The highest level of health care has outstripped the society’s ability to pay, argued Dr. Robert M. Tenery, vice chair of the AMA’s Council on Ethical and Judicial Affairs. Where should the health-care dollars be spent: in the last three months of life, where most of them currently go, or in the first three months, where Tenery and others feel they would do much greater good?
Despite the fact that the United States is the world leader in health care, Tenery said, at any one time, there are from 43 to 45 million Americans uninsured. And one-third of children under the age of two are still inadequately immunized. The nation’s medical priority, he argued, should be to make affordable coverage more accessible.

The proper use of resources was also raised by Alexander Morgan Capron, the University Professor of Law and Medicine at the University of Southern California. While urging a greater consideration of patients’ rights, he worried that patient-dissatisfaction with managed care could be unwisely exploited. When it comes to health care, he said, patients want everything. They want a situation “where the normal checks of the marketplace do not apply.”

Yet Capron acknowledged that the public has a right to be skeptical of doctors’ claims of ethical behavior. After all, there is profit in health care; Capron cited studies showing a huge increase in doctors’ income since the 1960s. Physicians, he said, must forswear some profit if they want to reclaim the role of prophet.

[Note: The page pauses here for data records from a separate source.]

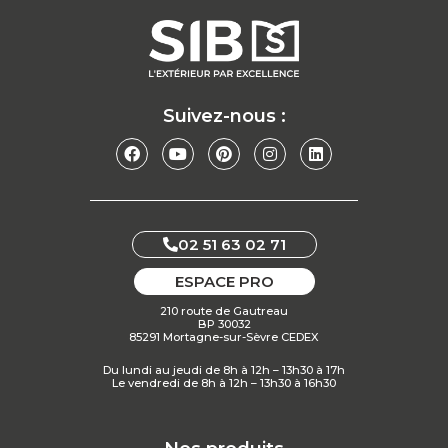
Suivez-nous :
02 51 63 02 71
ESPACE PRO
210 route de Gautreau
BP 30032
85291 Mortagne-sur-Sèvre CEDEX
Du lundi au jeudi de 8h à 12h – 13h30 à 17h
Le vendredi de 8h à 12h – 13h30 à 16h30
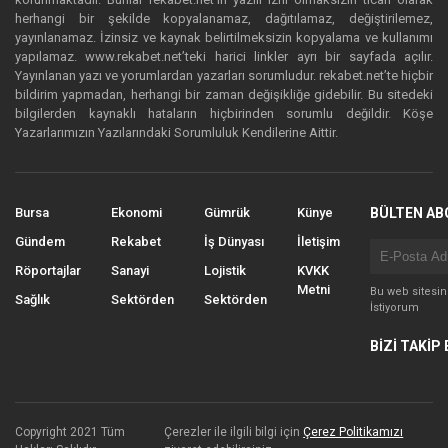
herhangi bir şekilde kopyalanamaz, dağıtılamaz, değiştirilemez,
yayınlanamaz. İzinsiz ve kaynak belirtilmeksizin kopyalama ve kullanımı
yapılamaz. www.rekabet.net’teki harici linkler ayrı bir sayfada açılır.
Yayınlanan yazı ve yorumlardan yazarları sorumludur. rekabet.net’te hiçbir
bildirim yapmadan, herhangi bir zaman değişikliğe gidebilir. Bu sitedeki
bilgilerden kaynaklı hataların hiçbirinden sorumlu değildir. Köşe
Yazarlarımızın Yazılarındaki Sorumluluk Kendilerine Aittir.
Bursa
Ekonomi
Gümrük
Künye
BÜLTEN AB
Gündem
Rekabet
İş Dünyası
İletişim
Röportajlar
Sanayi
Lojistik
KVKK
Metni
Bu web sitesi
Sağlık
Sektörden
Sektörden
İstiyorum
BİZİ TAKİP 
Copyright 2021 Tüm
Çerezler ile ilgili bilgi için
Çerez Politikamızı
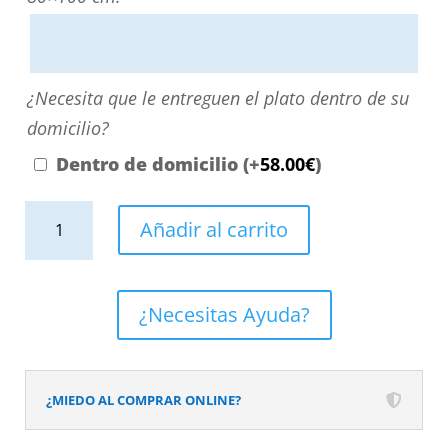
escribiendo
aquí
o
¿Necesita
¿Necesita que le entreguen el plato dentro de su
contactando
que
domicilio?
con
le
Dentro de domicilio
(+
58.00
€
)
nosotros.
entreguen
El
Plato
el
Añadir al carrito
precio
de
plato
será
ducha
dentro
el
resina
de
¿Necesitas Ayuda?
reflejado
textura
su
en
pizarra.
domicilio?
el
Efecto
¿MIEDO AL COMPRAR ONLINE?
desplegable
en
más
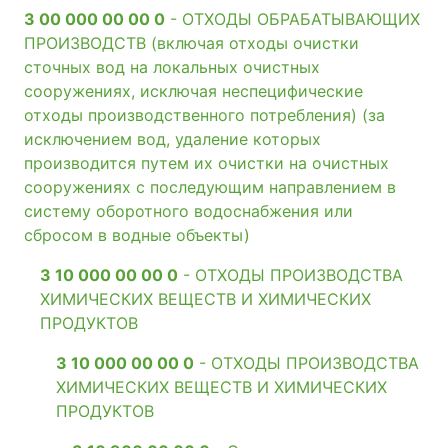
3 00 000 00 00 0
- ОТХОДЫ ОБРАБАТЫВАЮЩИХ
ПРОИЗВОДСТВ (включая отходы очистки
сточных вод на локальных очистных
сооружениях, исключая неспецифические
отходы производственного потребления) (за
исключением вод, удаление которых
производится путем их очистки на очистных
сооружениях с последующим направлением в
систему оборотного водоснабжения или
сбросом в водные объекты)
3 10 000 00 00 0
- ОТХОДЫ ПРОИЗВОДСТВА
ХИМИЧЕСКИХ ВЕЩЕСТВ И ХИМИЧЕСКИХ
ПРОДУКТОВ
3 10 000 00 00 0
- ОТХОДЫ ПРОИЗВОДСТВА
ХИМИЧЕСКИХ ВЕЩЕСТВ И ХИМИЧЕСКИХ
ПРОДУКТОВ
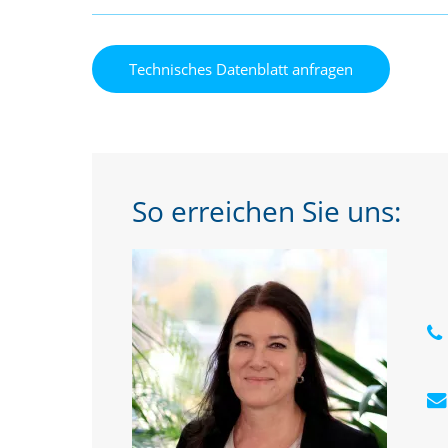
So erreichen Sie uns:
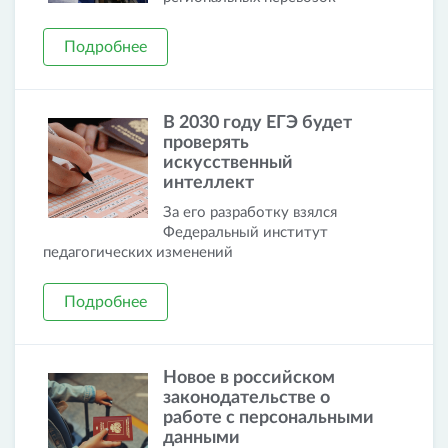
Подробнее
В 2030 году ЕГЭ будет
проверять
искусственный
интеллект
За его разработку взялся
Федеральный институт
педагогических изменений
Подробнее
Новое в российском
законодательстве о
работе с персональными
данными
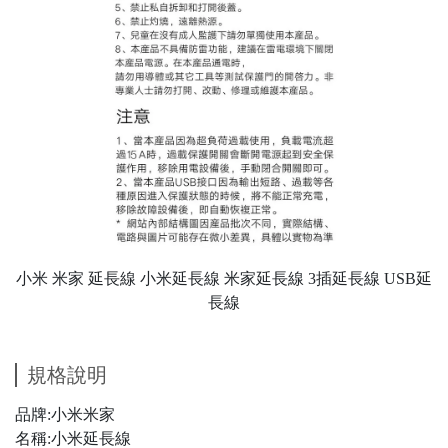
小米 米家 延長線 小米延長線 米家延長線 3插延長線 USB延
長線
規格說明
品牌:小米米家
名稱:小米延長線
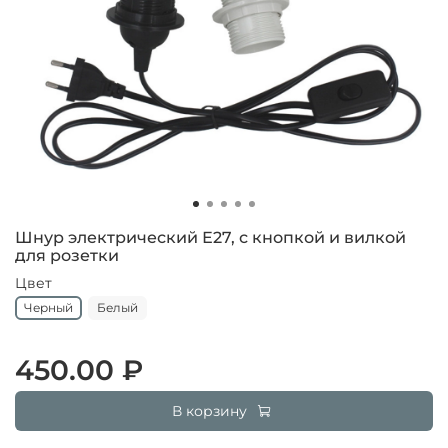
Шнур электрический Е27, с кнопкой и вилкой
для розетки
Цвет
Черный
Белый
450.00 ₽
В корзину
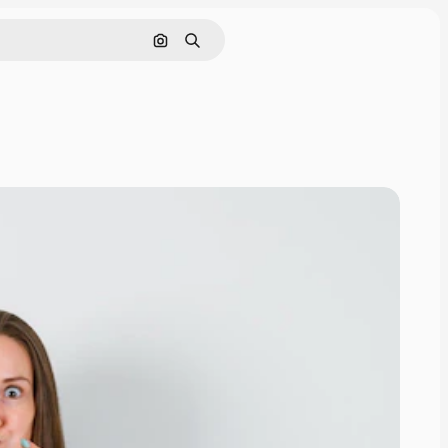
画像で検索
検索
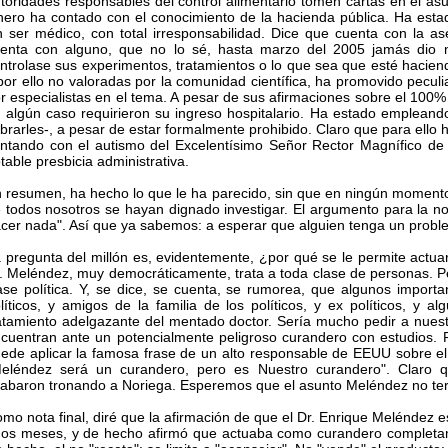
toridades responsables del control alimentario tomen cartas en el as
nero ha contado con el conocimiento de la hacienda pública. Ha est
n ser médico, con total irresponsabilidad. Dice que cuenta con la as
enta con alguno, que no lo sé, hasta marzo del 2005 jamás dio
ntrolase sus experimentos, tratamientos o lo que sea que esté hacie
por ello no valoradas por la comunidad científica, ha promovido pecu
r especialistas en el tema. A pesar de sus afirmaciones sobre el 100%
 algún caso requirieron su ingreso hospitalario. Ha estado empleando 
brarles-, a pesar de estar formalmente prohibido. Claro que para ello 
ntando con el autismo del Excelentísimo Señor Rector Magnífico d
table presbicia administrativa.
 resumen, ha hecho lo que le ha parecido, sin que en ningún momento 
 todos nosotros se hayan dignado investigar. El argumento para la n
cer nada". Así que ya sabemos: a esperar que alguien tenga un proble
 pregunta del millón es, evidentemente, ¿por qué se le permite actuar 
. Meléndez, muy democráticamente, trata a toda clase de personas. Pe
ase política. Y, se dice, se cuenta, se rumorea, que algunos importa
líticos, y amigos de la familia de los políticos, y ex políticos, y a
atamiento adelgazante del mentado doctor. Sería mucho pedir a nuestr
cuentran ante un potencialmente peligroso curandero con estudios. P
ede aplicar la famosa frase de un alto responsable de EEUU sobre el
eléndez será un curandero, pero es Nuestro curandero". Claro q
abaron tronando a Noriega. Esperemos que el asunto Meléndez no te
mo nota final, diré que la afirmación de que el Dr. Enrique Meléndez 
os meses, y de hecho afirmó que actuaba como curandero completamen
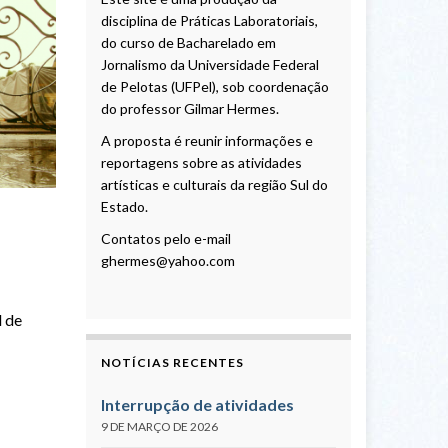
disciplina de Práticas Laboratoriais,
do curso de Bacharelado em
Jornalismo da Universidade Federal
de Pelotas (UFPel), sob coordenação
do professor Gilmar Hermes.
A proposta é reunir informações e
reportagens sobre as atividades
artísticas e culturais da região Sul do
Estado.
Contatos pelo e-mail
ghermes@yahoo.com
l de
NOTÍCIAS RECENTES
Interrupção de atividades
9 DE MARÇO DE 2026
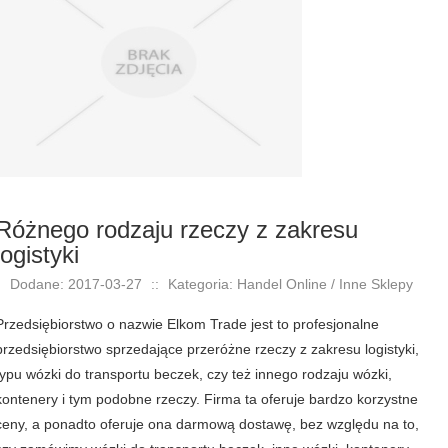
Różnego rodzaju rzeczy z zakresu
logistyki
Dodane: 2017-03-27
::
Kategoria: Handel Online / Inne Sklepy
Przedsiębiorstwo o nazwie Elkom Trade jest to profesjonalne
przedsiębiorstwo sprzedające przeróżne rzeczy z zakresu logistyki,
typu wózki do transportu beczek, czy też innego rodzaju wózki,
kontenery i tym podobne rzeczy. Firma ta oferuje bardzo korzystne
ceny, a ponadto oferuje ona darmową dostawę, bez względu na to,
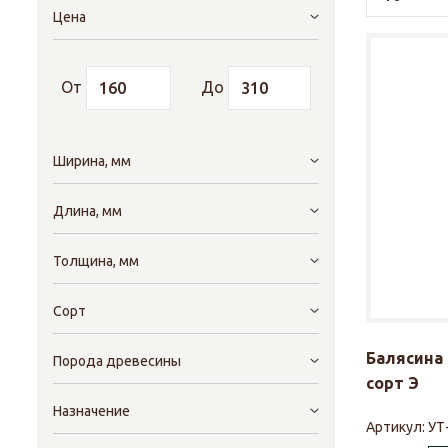
Цена
От
До
Ширина, мм
Длина, мм
Толщина, мм
Сорт
Балясина 
Порода древесины
сорт Э
Назначение
Артикул:
УТ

Wrapping up the conference was George J. Annas, chair of the health-law department at Boston University. Harking back to the effective interaction of physicians and lawyers in successfully prosecuting Nazi doctors, Annas announced the formation of Global Lawyers and Physicians: “Working Together for Human Rights.”

The AMA also announced a new Institute for Ethics, to be headed by Dr. Linda L. Emanuel, formerly assistant director of medical ethics at Harvard. Its first initiative is to instruct America’s physicians on providing better care to dying patients. “We want to change the culture of medical practice around end-of-life care,” said Emanuel, promising conferences, workshops, and direct dissemination of educational materials to practicing physicians.
Emanuel’s revelation that the institute plans to release “ethics report cards” for all organizations involved in health care was greeted with satisfaction. At the press conference announcing the institute, Caplan praised the new staff as “tough-minded people who can prod and agitate.” In other words, ethics … with teeth.


DR. JOHN R. SHEA, Gr’84, is the Editor of Penn Health, a magazine for employees of the Penn Health System.